Task objective: Please write out the bicycle crash passage from "I have data" to "the stats changed.", word for word.

Given passage:
The Columbus Dispatch ran an intriguing story recently. They, and I, downloaded the most current data available from the Ohio Department of Public Safety relative to bicycle crashes and found some startling numbers. For 2013, the total crash numbers were reported as being lower… like a LOT lower… for 2013 than for any previous year recently. Could this possibly be true? Had there been Five HUNDRED fewer crashes?
I have data from ODPS showing that, from 2005-2020, Ohio averaged 2,000 “bike” crashes per year, and around 16 fatalities. What changed in 2013? I was interviewed for the Dispatch story, and told the writer I felt that there was a flaw somewhere – either they were still counting crashes or something else was up. There’s no WAY I believed that there were 500 fewer crashes in 2013 than in any prior year for which we had data..
I’m not much of a horn-tooter, but it turns out I was probably right. After the Dispatch ran the story, and the story started getting picked up by news outlets throughout the state via the AP, I did a bit more digging. Turns out that the definition of a “Crash” which was “counted” in the stats changed.

Record list:
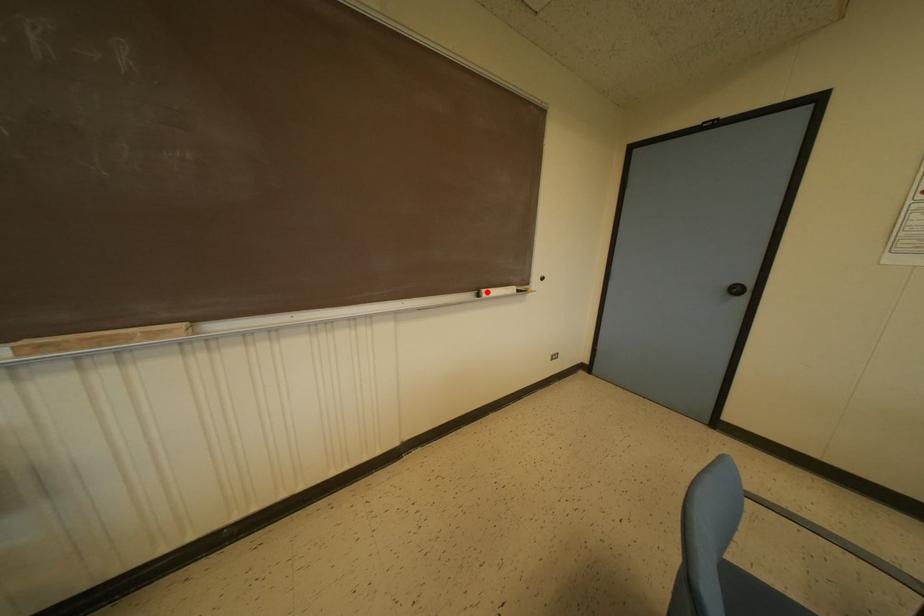
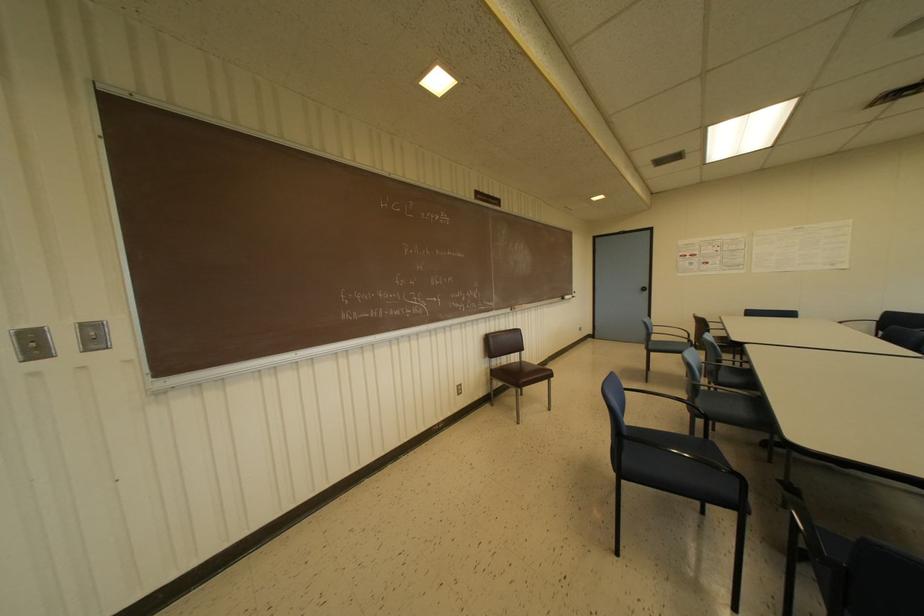
Where in the second image is the point corresponding to the highlighted location from the first image?

(565, 296)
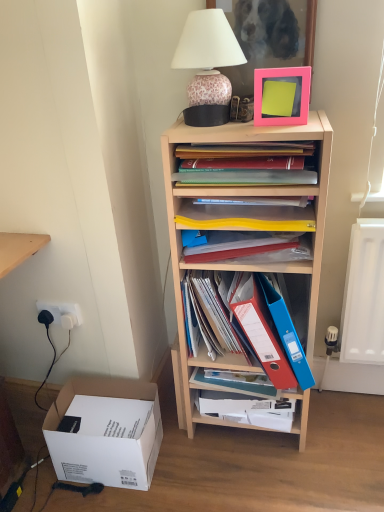
Question: Is matte blue folder at center, marked as the 1th book in a bottom-to-top arrangement, facing towards leopard print ceramic lamp at upper center?

Choices:
 (A) no
 (B) yes

Answer: (A)

Question: Is matte blue folder at center, marked as the 1th book in a bottom-to-top arrangement, further to camera compared to leopard print ceramic lamp at upper center?

Choices:
 (A) yes
 (B) no

Answer: (A)

Question: Can you confirm if matte blue folder at center, which is the third book from top to bottom, is shorter than leopard print ceramic lamp at upper center?

Choices:
 (A) no
 (B) yes

Answer: (B)

Question: From a real-world perspective, is matte blue folder at center, which is the third book from top to bottom, on leopard print ceramic lamp at upper center?

Choices:
 (A) no
 (B) yes

Answer: (A)

Question: Considering the relative sizes of matte blue folder at center, marked as the 1th book in a bottom-to-top arrangement, and leopard print ceramic lamp at upper center in the image provided, is matte blue folder at center, marked as the 1th book in a bottom-to-top arrangement, thinner than leopard print ceramic lamp at upper center?

Choices:
 (A) yes
 (B) no

Answer: (A)

Question: Which is correct: matte blue folder at center, marked as the 1th book in a bottom-to-top arrangement, is inside blue plastic folder at center right, the first paperback book in the right-to-left sequence, or outside of it?

Choices:
 (A) inside
 (B) outside

Answer: (B)

Question: Is matte blue folder at center, marked as the 1th book in a bottom-to-top arrangement, wider or thinner than blue plastic folder at center right, the first paperback book in the right-to-left sequence?

Choices:
 (A) thin
 (B) wide

Answer: (A)

Question: Based on their sizes in the image, would you say matte blue folder at center, marked as the 1th book in a bottom-to-top arrangement, is bigger or smaller than blue plastic folder at center right, positioned as the second paperback book in left-to-right order?

Choices:
 (A) small
 (B) big

Answer: (A)

Question: From the image's perspective, relative to blue plastic folder at center right, positioned as the second paperback book in left-to-right order, is matte blue folder at center, marked as the 1th book in a bottom-to-top arrangement, above or below?

Choices:
 (A) below
 (B) above

Answer: (A)

Question: Considering the positions of point (220, 88) and point (198, 398), is point (220, 88) closer or farther from the camera than point (198, 398)?

Choices:
 (A) closer
 (B) farther

Answer: (A)

Question: Choose the correct answer: Is leopard print ceramic lamp at upper center inside matte blue folder at center, which is the third book from top to bottom, or outside it?

Choices:
 (A) inside
 (B) outside

Answer: (B)

Question: Looking at the image, does leopard print ceramic lamp at upper center seem bigger or smaller compared to matte blue folder at center, marked as the 1th book in a bottom-to-top arrangement?

Choices:
 (A) small
 (B) big

Answer: (B)

Question: From the image's perspective, is leopard print ceramic lamp at upper center above or below matte blue folder at center, marked as the 1th book in a bottom-to-top arrangement?

Choices:
 (A) above
 (B) below

Answer: (A)

Question: Does point (291, 403) appear closer or farther from the camera than point (312, 224)?

Choices:
 (A) farther
 (B) closer

Answer: (A)

Question: Considering the positions of matte blue folder at center, which is the third book from top to bottom, and wooden shelf at center in the image, is matte blue folder at center, which is the third book from top to bottom, wider or thinner than wooden shelf at center?

Choices:
 (A) wide
 (B) thin

Answer: (B)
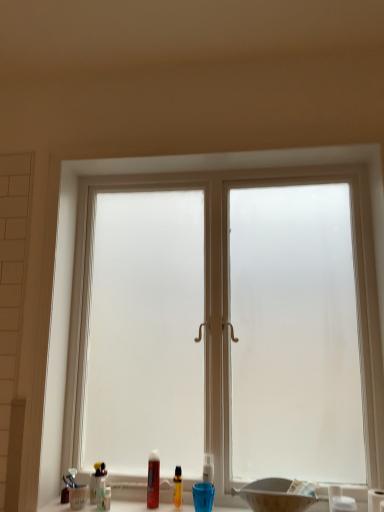
Question: Could you tell me if matte black basin at lower center is turned towards translucent plastic bottle at lower center, which appears as the 2th toiletry when viewed from the right?

Choices:
 (A) no
 (B) yes

Answer: (A)

Question: Is matte black basin at lower center to the left of translucent plastic bottle at lower center, the 3th toiletry from the left, from the viewer's perspective?

Choices:
 (A) yes
 (B) no

Answer: (B)

Question: From a real-world perspective, does matte black basin at lower center stand above translucent plastic bottle at lower center, placed as the 3th toiletry when sorted from front to back?

Choices:
 (A) yes
 (B) no

Answer: (B)

Question: From the image's perspective, is matte black basin at lower center on top of translucent plastic bottle at lower center, which appears as the 2th toiletry when viewed from the right?

Choices:
 (A) no
 (B) yes

Answer: (B)

Question: Does matte black basin at lower center touch translucent plastic bottle at lower center, positioned as the second toiletry in back-to-front order?

Choices:
 (A) no
 (B) yes

Answer: (A)

Question: Is the depth of matte black basin at lower center greater than that of translucent plastic bottle at lower center, positioned as the second toiletry in back-to-front order?

Choices:
 (A) no
 (B) yes

Answer: (A)

Question: Is the position of white plastic toothbrush at lower center, which is the 1th toiletry from front to back, more distant than that of translucent plastic toothbrush at lower center, which is the third toiletry in back-to-front order?

Choices:
 (A) no
 (B) yes

Answer: (A)

Question: From the image's perspective, is white plastic toothbrush at lower center, which is the fourth toiletry in back-to-front order, on top of translucent plastic toothbrush at lower center, positioned as the first toiletry in left-to-right order?

Choices:
 (A) no
 (B) yes

Answer: (B)

Question: Is white plastic toothbrush at lower center, which is the fourth toiletry in back-to-front order, looking in the opposite direction of translucent plastic toothbrush at lower center, which is the third toiletry in back-to-front order?

Choices:
 (A) yes
 (B) no

Answer: (B)

Question: Does white plastic toothbrush at lower center, which is the 1th toiletry from front to back, come in front of translucent plastic toothbrush at lower center, which is the third toiletry in back-to-front order?

Choices:
 (A) no
 (B) yes

Answer: (B)

Question: Does white plastic toothbrush at lower center, which is the fourth toiletry in back-to-front order, have a greater width compared to translucent plastic toothbrush at lower center, which is the third toiletry in back-to-front order?

Choices:
 (A) no
 (B) yes

Answer: (B)

Question: Does white plastic toothbrush at lower center, which is counted as the fourth toiletry, starting from the left, touch translucent plastic toothbrush at lower center, which is the third toiletry in back-to-front order?

Choices:
 (A) no
 (B) yes

Answer: (A)

Question: Does translucent plastic toothbrush at lower center, marked as the 4th toiletry in a right-to-left arrangement, have a greater height compared to translucent plastic bottle at lower center, the 3th toiletry from the left?

Choices:
 (A) no
 (B) yes

Answer: (A)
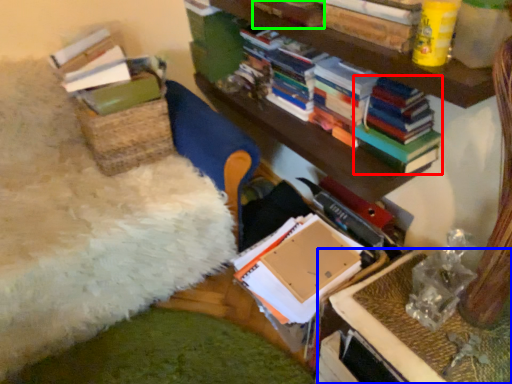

Worked answer:
I have data from ODPS showing that, from 2005-2020, Ohio averaged 2,000 “bike” crashes per year, and around 16 fatalities. What changed in 2013? I was interviewed for the Dispatch story, and told the writer I felt that there was a flaw somewhere – either they were still counting crashes or something else was up. There’s no WAY I believed that there were 500 fewer crashes in 2013 than in any prior year for which we had data..
I’m not much of a horn-tooter, but it turns out I was probably right. After the Dispatch ran the story, and the story started getting picked up by news outlets throughout the state via the AP, I did a bit more digging. Turns out that the definition of a “Crash” which was “counted” in the stats changed.